I have often referred to the appalling price paid for the spread of English around the world by indigenous peoples and their now dead or dying
languages. It is not difficult for those English speakers who are so inclined to feel uneasy about this.
There are, however, some places in the world to which English has spread
where no price has been paid by any indigenous peoples.
One well-known such location is Bermuda. This small, then unknown archipelago was totally uninhabited in 1609 when the first English speakers
arrived. They were en route for the Jamestown colony in Virginia when they became shipwrecked in Bermuda, about 550 miles east of the American mainland.
After this accidental discovery, 60 English settlers were sent by the Virginia Company from London to colonise the islands, in 1612.
Another such now English-speaking place is St Helena, in the South Atlantic, which also had no native population.
Sadly, however, in both of these places, slaves were then introduced from Africa and elsewhere – in Bermuda in 1616, and in St Helena soon after settlement in 1659 – which gives us something else to feel uneasy about.
Happily, however, in the 19th century there were two other settlements of
English speakers from Britain with no slavery – and no undesirable consequences for any native peoples, because there were none.
The first was the hitherto uninhabited island of Tristan da Cunha, in the remote South Atlantic, which was settled by English speakers in 1816.

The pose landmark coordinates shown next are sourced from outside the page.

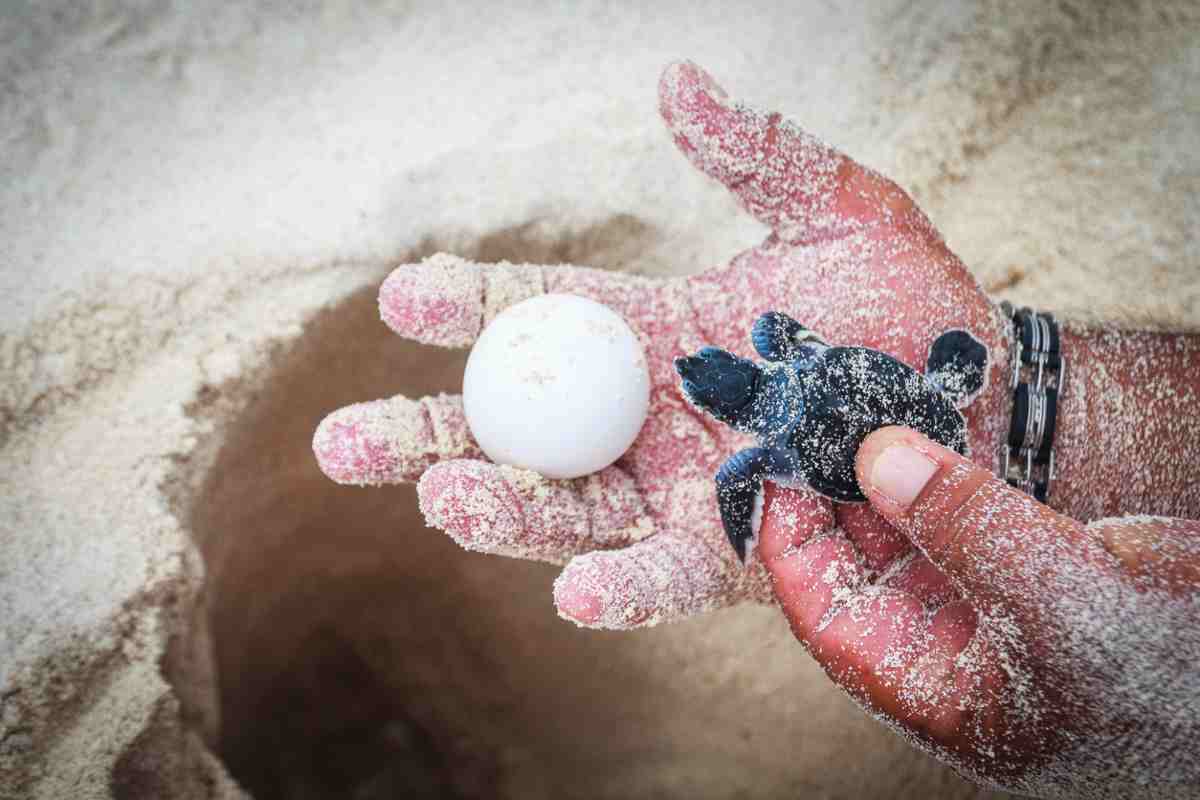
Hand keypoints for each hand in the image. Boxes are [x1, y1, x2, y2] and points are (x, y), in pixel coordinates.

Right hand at [312, 60, 1012, 627]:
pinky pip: (664, 572)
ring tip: (440, 498)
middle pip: (515, 428)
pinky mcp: (735, 550)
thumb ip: (753, 153)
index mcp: (654, 328)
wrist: (988, 404)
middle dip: (427, 435)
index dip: (469, 307)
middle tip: (341, 443)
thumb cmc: (910, 308)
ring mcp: (682, 485)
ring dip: (502, 509)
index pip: (538, 314)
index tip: (404, 298)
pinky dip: (620, 588)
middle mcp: (646, 413)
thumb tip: (670, 78)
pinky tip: (574, 593)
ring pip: (567, 506)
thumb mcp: (836, 210)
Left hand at [761, 424, 1199, 797]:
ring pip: (905, 532)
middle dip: (831, 490)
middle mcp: (950, 653)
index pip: (828, 616)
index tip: (775, 461)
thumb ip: (969, 528)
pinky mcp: (1023, 569)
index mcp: (938, 693)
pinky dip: (936, 468)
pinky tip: (919, 418)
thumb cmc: (1175, 671)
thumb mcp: (1066, 599)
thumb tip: (877, 456)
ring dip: (881, 470)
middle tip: (812, 411)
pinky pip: (955, 514)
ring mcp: (986, 610)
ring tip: (855, 401)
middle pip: (858, 566)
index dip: (791, 539)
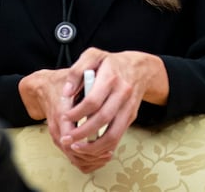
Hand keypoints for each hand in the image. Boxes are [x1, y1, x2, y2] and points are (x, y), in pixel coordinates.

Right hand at [19, 67, 106, 169]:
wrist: (44, 89)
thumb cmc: (60, 84)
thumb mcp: (72, 80)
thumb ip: (84, 86)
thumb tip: (100, 93)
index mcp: (61, 114)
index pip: (73, 136)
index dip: (89, 142)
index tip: (104, 142)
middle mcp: (58, 128)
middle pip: (74, 152)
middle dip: (93, 154)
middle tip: (109, 151)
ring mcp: (58, 136)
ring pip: (74, 158)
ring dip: (90, 159)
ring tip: (106, 154)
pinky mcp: (60, 140)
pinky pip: (72, 158)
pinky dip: (85, 161)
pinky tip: (98, 157)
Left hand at [55, 48, 167, 172]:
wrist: (139, 69)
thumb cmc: (111, 62)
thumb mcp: (93, 55)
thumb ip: (77, 71)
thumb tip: (66, 92)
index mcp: (111, 77)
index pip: (93, 100)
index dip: (77, 112)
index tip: (65, 117)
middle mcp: (122, 93)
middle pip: (102, 119)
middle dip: (82, 133)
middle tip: (67, 139)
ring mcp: (128, 107)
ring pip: (113, 133)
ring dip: (94, 146)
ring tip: (77, 148)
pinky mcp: (131, 116)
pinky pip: (118, 136)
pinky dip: (105, 146)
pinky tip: (91, 147)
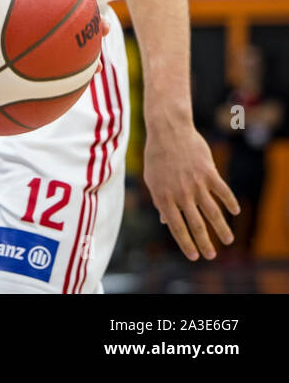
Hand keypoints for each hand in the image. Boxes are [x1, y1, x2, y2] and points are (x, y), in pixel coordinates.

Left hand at [143, 119, 238, 260]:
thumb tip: (166, 222)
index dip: (185, 243)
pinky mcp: (209, 173)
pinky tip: (235, 211)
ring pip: (212, 212)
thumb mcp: (152, 179)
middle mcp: (181, 194)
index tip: (193, 256)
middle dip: (204, 243)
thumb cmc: (157, 156)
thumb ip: (159, 201)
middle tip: (212, 256)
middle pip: (196, 224)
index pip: (176, 227)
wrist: (168, 131)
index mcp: (163, 197)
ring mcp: (196, 184)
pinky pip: (223, 192)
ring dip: (221, 228)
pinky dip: (230, 202)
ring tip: (228, 240)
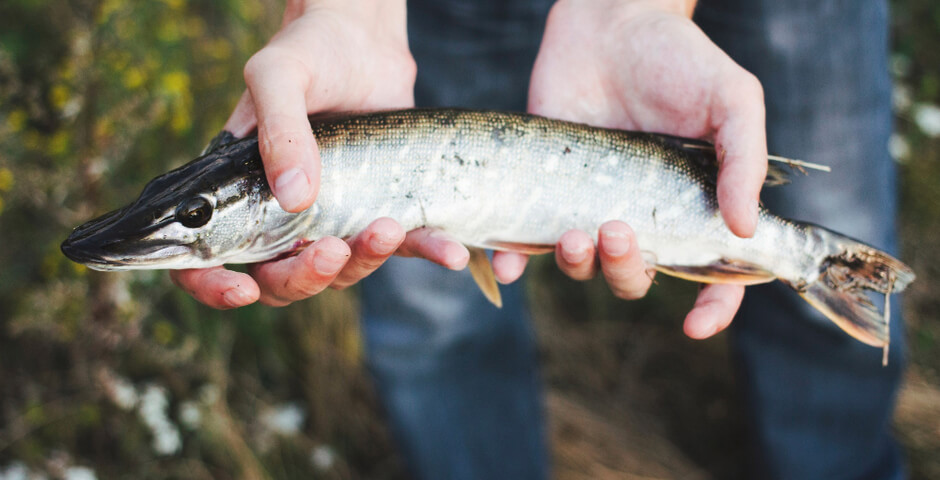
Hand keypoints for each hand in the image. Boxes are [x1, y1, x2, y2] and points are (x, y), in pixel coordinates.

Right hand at [171, 0, 468, 307]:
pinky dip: (427, 252)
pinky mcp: (381, 208)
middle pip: (280, 279)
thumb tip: (296, 199)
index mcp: (236, 192)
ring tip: (387, 227)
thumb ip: (278, 131)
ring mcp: (333, 218)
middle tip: (332, 249)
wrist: (365, 39)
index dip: (215, 286)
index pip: (207, 259)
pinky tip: (451, 252)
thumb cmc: (308, 50)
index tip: (242, 289)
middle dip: (303, 277)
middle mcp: (281, 215)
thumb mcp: (279, 76)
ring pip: (340, 272)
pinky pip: (402, 245)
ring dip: (364, 262)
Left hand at [502, 0, 765, 337]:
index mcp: (691, 205)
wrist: (610, 20)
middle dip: (627, 269)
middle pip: (636, 276)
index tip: (697, 323)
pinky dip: (515, 259)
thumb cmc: (679, 57)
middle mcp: (641, 214)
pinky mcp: (545, 188)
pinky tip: (508, 262)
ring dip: (578, 265)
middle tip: (616, 229)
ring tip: (574, 232)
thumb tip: (744, 229)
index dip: (712, 305)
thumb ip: (743, 159)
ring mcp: (590, 204)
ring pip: (583, 266)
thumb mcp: (732, 99)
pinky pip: (528, 239)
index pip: (711, 272)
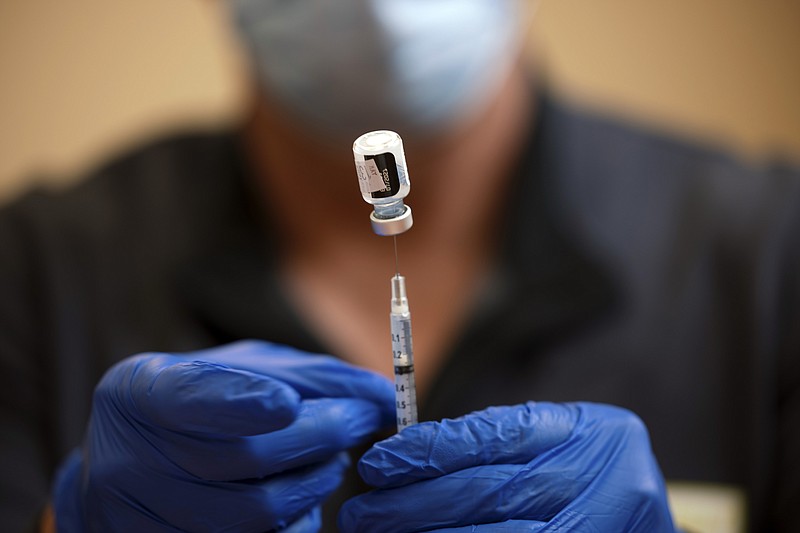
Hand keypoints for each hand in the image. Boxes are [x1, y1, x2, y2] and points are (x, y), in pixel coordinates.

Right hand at [52, 340, 394, 531]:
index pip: (191, 397)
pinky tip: (303, 495)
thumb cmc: (205, 401)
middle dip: (318, 435)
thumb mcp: (245, 370)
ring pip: (254, 512)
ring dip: (314, 482)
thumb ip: (313, 376)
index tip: (288, 402)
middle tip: (357, 418)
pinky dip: (296, 520)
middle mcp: (129, 458)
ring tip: (331, 457)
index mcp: (139, 392)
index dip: (241, 401)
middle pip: (243, 458)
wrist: (136, 461)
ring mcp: (142, 517)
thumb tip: (384, 395)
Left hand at [339, 402, 675, 532]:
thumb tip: (407, 455)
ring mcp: (590, 527)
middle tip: (361, 512)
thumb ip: (495, 440)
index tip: (379, 462)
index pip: (493, 438)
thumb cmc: (586, 464)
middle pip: (486, 493)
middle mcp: (591, 481)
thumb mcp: (555, 434)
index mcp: (582, 432)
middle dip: (414, 504)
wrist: (643, 508)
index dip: (428, 451)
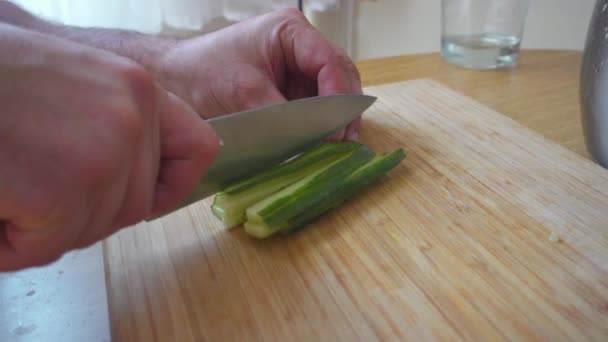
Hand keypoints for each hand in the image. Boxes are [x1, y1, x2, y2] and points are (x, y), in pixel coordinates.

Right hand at [0, 25, 218, 270]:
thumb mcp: (72, 79)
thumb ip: (113, 120)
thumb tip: (136, 170)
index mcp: (137, 89)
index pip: (196, 149)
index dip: (172, 185)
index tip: (150, 197)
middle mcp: (131, 118)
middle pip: (134, 206)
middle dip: (85, 212)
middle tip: (33, 186)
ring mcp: (101, 154)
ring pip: (89, 230)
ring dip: (43, 224)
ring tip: (8, 181)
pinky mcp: (59, 189)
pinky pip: (43, 247)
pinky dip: (8, 240)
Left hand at [157, 8, 362, 140]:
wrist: (175, 80)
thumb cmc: (202, 72)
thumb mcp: (242, 91)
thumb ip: (281, 113)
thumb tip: (310, 140)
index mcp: (291, 32)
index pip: (329, 62)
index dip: (338, 95)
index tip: (334, 128)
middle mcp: (300, 47)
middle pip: (339, 76)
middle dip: (343, 109)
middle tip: (343, 141)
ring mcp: (297, 68)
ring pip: (332, 93)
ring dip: (336, 119)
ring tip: (338, 146)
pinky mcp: (291, 89)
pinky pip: (316, 106)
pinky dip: (321, 124)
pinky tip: (323, 143)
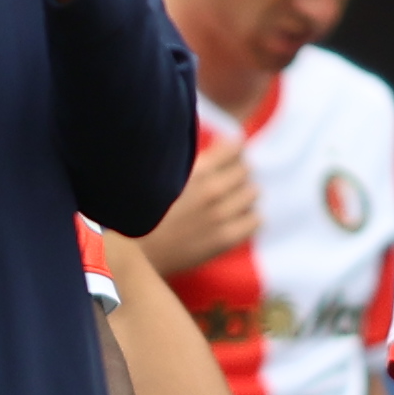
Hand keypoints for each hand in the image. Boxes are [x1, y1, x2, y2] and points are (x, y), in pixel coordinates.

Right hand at [136, 128, 259, 278]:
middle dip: (236, 173)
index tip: (225, 158)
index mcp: (195, 169)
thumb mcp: (163, 173)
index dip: (232, 151)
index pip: (235, 146)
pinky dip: (248, 217)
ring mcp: (220, 216)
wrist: (136, 253)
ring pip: (253, 192)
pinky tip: (232, 220)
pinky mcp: (225, 239)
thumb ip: (192, 157)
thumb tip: (223, 141)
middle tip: (223, 183)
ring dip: (242, 194)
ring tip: (226, 202)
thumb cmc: (144, 210)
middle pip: (246, 169)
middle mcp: (211, 190)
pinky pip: (256, 220)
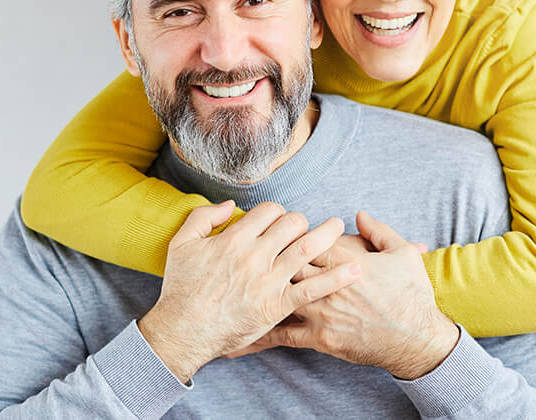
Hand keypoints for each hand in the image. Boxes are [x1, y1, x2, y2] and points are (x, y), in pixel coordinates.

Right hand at [138, 200, 361, 381]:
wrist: (182, 331)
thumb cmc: (182, 287)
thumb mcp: (182, 242)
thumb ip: (205, 216)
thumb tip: (231, 205)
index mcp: (236, 238)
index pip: (270, 211)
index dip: (277, 212)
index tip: (277, 221)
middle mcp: (256, 255)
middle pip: (292, 224)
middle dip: (301, 221)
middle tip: (304, 226)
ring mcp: (269, 280)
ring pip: (307, 247)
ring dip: (328, 234)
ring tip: (339, 226)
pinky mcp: (277, 305)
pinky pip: (313, 288)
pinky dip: (336, 277)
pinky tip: (354, 268)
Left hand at [228, 211, 457, 379]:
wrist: (417, 339)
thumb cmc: (410, 294)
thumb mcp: (401, 253)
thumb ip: (377, 231)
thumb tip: (358, 215)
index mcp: (343, 258)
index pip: (305, 238)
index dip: (288, 231)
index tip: (275, 226)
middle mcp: (325, 283)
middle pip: (284, 261)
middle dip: (265, 254)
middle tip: (246, 250)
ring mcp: (320, 311)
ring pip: (278, 294)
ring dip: (253, 288)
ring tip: (224, 284)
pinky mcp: (319, 337)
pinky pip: (282, 336)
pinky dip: (257, 336)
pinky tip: (235, 338)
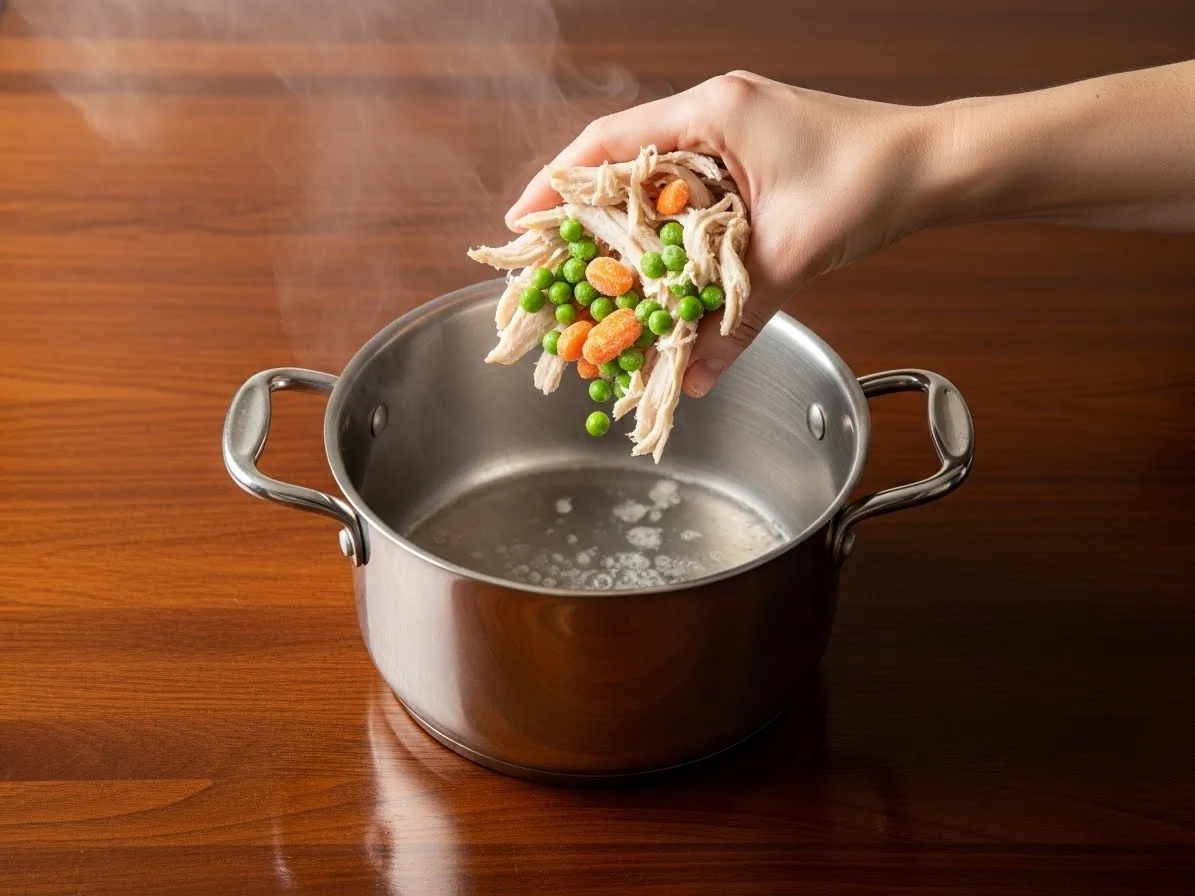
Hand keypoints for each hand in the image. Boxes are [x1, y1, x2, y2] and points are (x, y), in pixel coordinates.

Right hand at [505, 71, 940, 396]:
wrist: (935, 167)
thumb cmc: (871, 183)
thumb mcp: (792, 255)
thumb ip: (735, 319)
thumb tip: (690, 377)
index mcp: (714, 113)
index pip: (607, 143)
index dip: (556, 185)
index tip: (522, 226)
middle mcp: (714, 117)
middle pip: (622, 165)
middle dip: (583, 218)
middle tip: (551, 266)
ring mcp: (732, 137)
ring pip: (654, 184)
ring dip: (625, 230)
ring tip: (593, 277)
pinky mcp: (749, 163)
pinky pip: (688, 199)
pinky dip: (666, 236)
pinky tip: (655, 272)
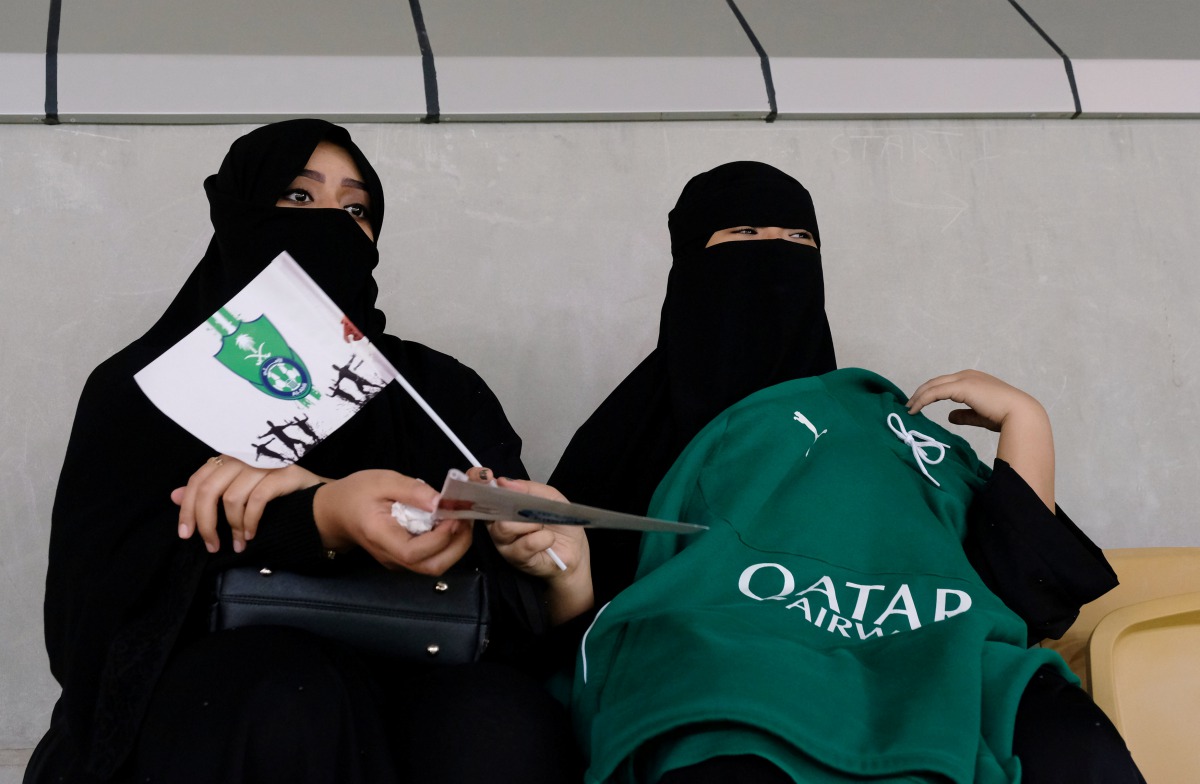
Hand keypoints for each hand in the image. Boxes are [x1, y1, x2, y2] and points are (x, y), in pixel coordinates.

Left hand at [173, 455, 325, 553]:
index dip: (187, 508)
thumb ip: (209, 494)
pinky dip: (249, 522)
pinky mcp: (285, 474)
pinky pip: (256, 501)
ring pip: (231, 497)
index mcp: (232, 458)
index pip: (198, 480)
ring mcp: (267, 464)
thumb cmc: (281, 500)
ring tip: (238, 544)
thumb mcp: (240, 495)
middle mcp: (247, 456)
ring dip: (231, 527)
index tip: (185, 534)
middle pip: (209, 489)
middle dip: (205, 523)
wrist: (325, 502)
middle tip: (211, 545)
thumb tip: (174, 495)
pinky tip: (251, 535)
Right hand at [313, 470, 471, 575]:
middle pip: (431, 567)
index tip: (454, 515)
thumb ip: (413, 490)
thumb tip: (442, 502)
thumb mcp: (383, 481)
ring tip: (462, 519)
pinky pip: (430, 559)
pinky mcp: (404, 559)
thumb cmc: (357, 493)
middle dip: (457, 546)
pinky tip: (451, 524)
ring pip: (434, 566)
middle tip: (466, 518)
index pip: (414, 552)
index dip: (440, 538)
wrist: (336, 512)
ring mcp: (398, 561)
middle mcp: (391, 557)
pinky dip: (447, 545)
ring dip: (456, 546)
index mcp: (380, 537)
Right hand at [483, 474, 592, 623]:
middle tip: (532, 510)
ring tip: (542, 525)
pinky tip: (550, 540)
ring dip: (529, 523)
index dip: (478, 482)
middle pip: (491, 512)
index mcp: (504, 507)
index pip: (482, 493)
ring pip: (504, 528)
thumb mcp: (550, 498)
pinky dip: (542, 538)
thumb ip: (528, 488)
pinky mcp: (516, 560)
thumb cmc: (560, 523)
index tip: (486, 475)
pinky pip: (524, 545)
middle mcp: (497, 525)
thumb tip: (503, 482)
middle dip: (514, 506)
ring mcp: (504, 544)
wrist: (575, 552)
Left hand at [906, 369, 1042, 431]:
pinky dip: (923, 400)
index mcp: (973, 380)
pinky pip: (936, 392)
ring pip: (933, 385)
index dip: (931, 393)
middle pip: (936, 382)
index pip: (945, 384)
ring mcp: (965, 379)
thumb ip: (965, 415)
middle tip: (909, 405)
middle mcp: (967, 376)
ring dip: (919, 396)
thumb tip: (950, 417)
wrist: (1020, 414)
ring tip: (909, 408)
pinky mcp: (962, 387)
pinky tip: (915, 409)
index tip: (919, 404)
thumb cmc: (1005, 416)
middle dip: (921, 393)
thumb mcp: (979, 415)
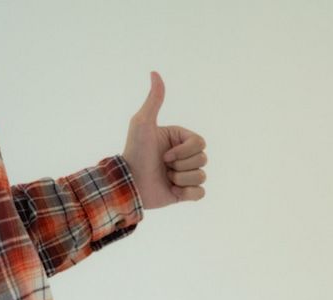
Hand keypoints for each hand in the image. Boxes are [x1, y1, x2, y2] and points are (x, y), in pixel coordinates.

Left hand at [122, 71, 206, 209]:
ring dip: (181, 179)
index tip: (165, 155)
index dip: (184, 151)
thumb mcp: (143, 123)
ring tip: (166, 179)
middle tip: (163, 166)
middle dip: (182, 165)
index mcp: (179, 139)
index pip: (200, 143)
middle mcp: (184, 155)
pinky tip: (172, 191)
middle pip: (203, 159)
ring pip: (202, 176)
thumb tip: (155, 73)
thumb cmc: (134, 152)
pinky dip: (187, 193)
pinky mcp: (185, 193)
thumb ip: (153, 100)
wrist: (129, 184)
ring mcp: (185, 174)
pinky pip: (200, 193)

This South Atlantic British dependent territory is about half-way between southern Africa and South America, and is the most remote permanently inhabited settlement in the world, the nearest habitation being St Helena, which is about 1,200 miles away.
A British garrison was stationed on Tristan in 1816, because of fears that it
might be used as a base for rescuing Napoleon from St Helena, and the islands were formally annexed to Britain.
When the garrison left in 1817, three soldiers asked to stay, and during the rest of the 1800s they were joined by shipwrecked sailors, a few European
settlers, and six women from St Helena. By 1886 the population was 97 and is now around 250.
Second, in 1834 – at about the same time as major anglophone settlement
was beginning in New Zealand – people from Britain started settling on the
The Falklands, which had never previously had any indigenous population, are about 300 miles east of the South American mainland. They are about half as far again from Argentina and Chile as the Canary Islands are from the mainland of west Africa. (The Canaries, Argentina and Chile did all have indigenous populations that were substantially, or in the case of the Canaries, totally destroyed after colonisation by Spain.)
Anglophone immigration to the Falklands was almost entirely from
England and Scotland, although there was some from Ireland, too. The population in 1850 was about 400; by 1900 it had reached 2,000; and today it is around 3,000. Of these, roughly 80% live in Port Stanley, the capital.
As in Australia, New Zealand and South Africa, a distinctive new local variety of English had developed by the end of the 19th century.
Modern Falkland Island English bears some resemblance to the other Southern Hemisphere Englishes, and islanders report that they are sometimes mistaken for Australians.
Unfair means ‘not fair, unjust’. Unsuitable means ‘not suitable,
inappropriate’. But, interestingly, uneasy does not mean ‘not easy,
difficult’ – it is not the opposite of easy. It refers not to the difficulty of a
situation or task but to how a person feels about it, ‘finding something
difficult to cope with psychologically’.